Rice prices in India rose on Thursday due to the strongest rupee in two years, while markets in Thailand and Vietnam remained subdued ahead of harvests expected this month, traders said. In India, the world's biggest rice exporter, 5 percent broken parboiled rice rose by $6 per tonne to $406-$409 due to a rally in the rupee to its highest level in two years, even though demand remained weak.
"The rupee is forcing us to raise prices, which are higher than competing countries," said a New Delhi-based official with a global trading firm. The rupee has risen nearly 7 percent so far in 2017, reducing exporters' returns. Lower supplies of the grain ahead of the harvest season expected at the end of September also raised prices for local paddy rice, traders said.
"We have to raise export prices accordingly," said an exporter in Kakinada in the southern state of Andhra Pradesh. Last month, India's high prices resulted in a suspension of a government-to-government deal with Bangladesh, which has been looking to import rice to replenish stocks hit by flash floods.
The deal was called off this week because India did not respond with a revised offer in time, the chief of Bangladesh's state grain buyer told Reuters before leaving for Cambodia, where a 1 million tonne rice deal was agreed. Thai benchmark 5 percent broken rice on Thursday dropped to $390-$392 a tonne, free-on-board (FOB) Bangkok, from $395-$408 last week.

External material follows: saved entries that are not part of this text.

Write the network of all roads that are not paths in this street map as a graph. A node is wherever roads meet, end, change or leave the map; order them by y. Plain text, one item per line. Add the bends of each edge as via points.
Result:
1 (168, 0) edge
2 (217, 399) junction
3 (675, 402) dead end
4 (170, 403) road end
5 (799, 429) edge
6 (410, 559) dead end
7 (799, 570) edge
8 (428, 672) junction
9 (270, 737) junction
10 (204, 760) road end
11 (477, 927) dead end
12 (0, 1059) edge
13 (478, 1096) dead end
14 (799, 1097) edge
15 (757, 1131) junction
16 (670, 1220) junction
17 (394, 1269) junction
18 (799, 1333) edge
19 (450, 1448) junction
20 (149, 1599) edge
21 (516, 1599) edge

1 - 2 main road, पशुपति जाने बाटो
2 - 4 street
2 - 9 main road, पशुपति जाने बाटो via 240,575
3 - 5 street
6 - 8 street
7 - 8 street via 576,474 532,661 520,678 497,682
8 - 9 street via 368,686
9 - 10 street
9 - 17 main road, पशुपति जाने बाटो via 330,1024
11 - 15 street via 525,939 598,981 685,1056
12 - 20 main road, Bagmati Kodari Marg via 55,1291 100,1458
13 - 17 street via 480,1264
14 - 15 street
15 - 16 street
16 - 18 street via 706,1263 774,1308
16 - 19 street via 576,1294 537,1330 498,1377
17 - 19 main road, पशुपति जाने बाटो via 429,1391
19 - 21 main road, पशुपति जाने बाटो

"The market has gone quiet. Prices would have dropped further but they are being held up by the strong exchange rate," a trader in Bangkok said. The baht was trading at 33.26 against the dollar, the strongest in more than two years. Thailand's off-season white rice grains, grown mainly in the central region, are expected to arrive from mid-August through to September. Thailand has been battling floods in its main rice-growing northeastern region since late July.
Thailand is likely to export 11 million tonnes of rice this year, the government said this week, higher than its target. It has exported 6.3 million tonnes so far, an increase of 16 percent from the same period last year. Vietnam's 5 percent broken rice extended its flat trend at $400-$405 a tonne, FOB Saigon, on low foreign demand and high commercial prices.
"We hope the market to be more vibrant by late August when the summer-autumn harvest starts," said a trader in Ho Chi Minh City. Another trader said there were a few queries from African buyers but no specific deals have yet been agreed. Vietnam has exported an estimated 3.4 million tonnes of rice in first seven months of this year, up 18.6 percent from a year earlier. Thailand and Vietnam are the world's second and third biggest rice exporters.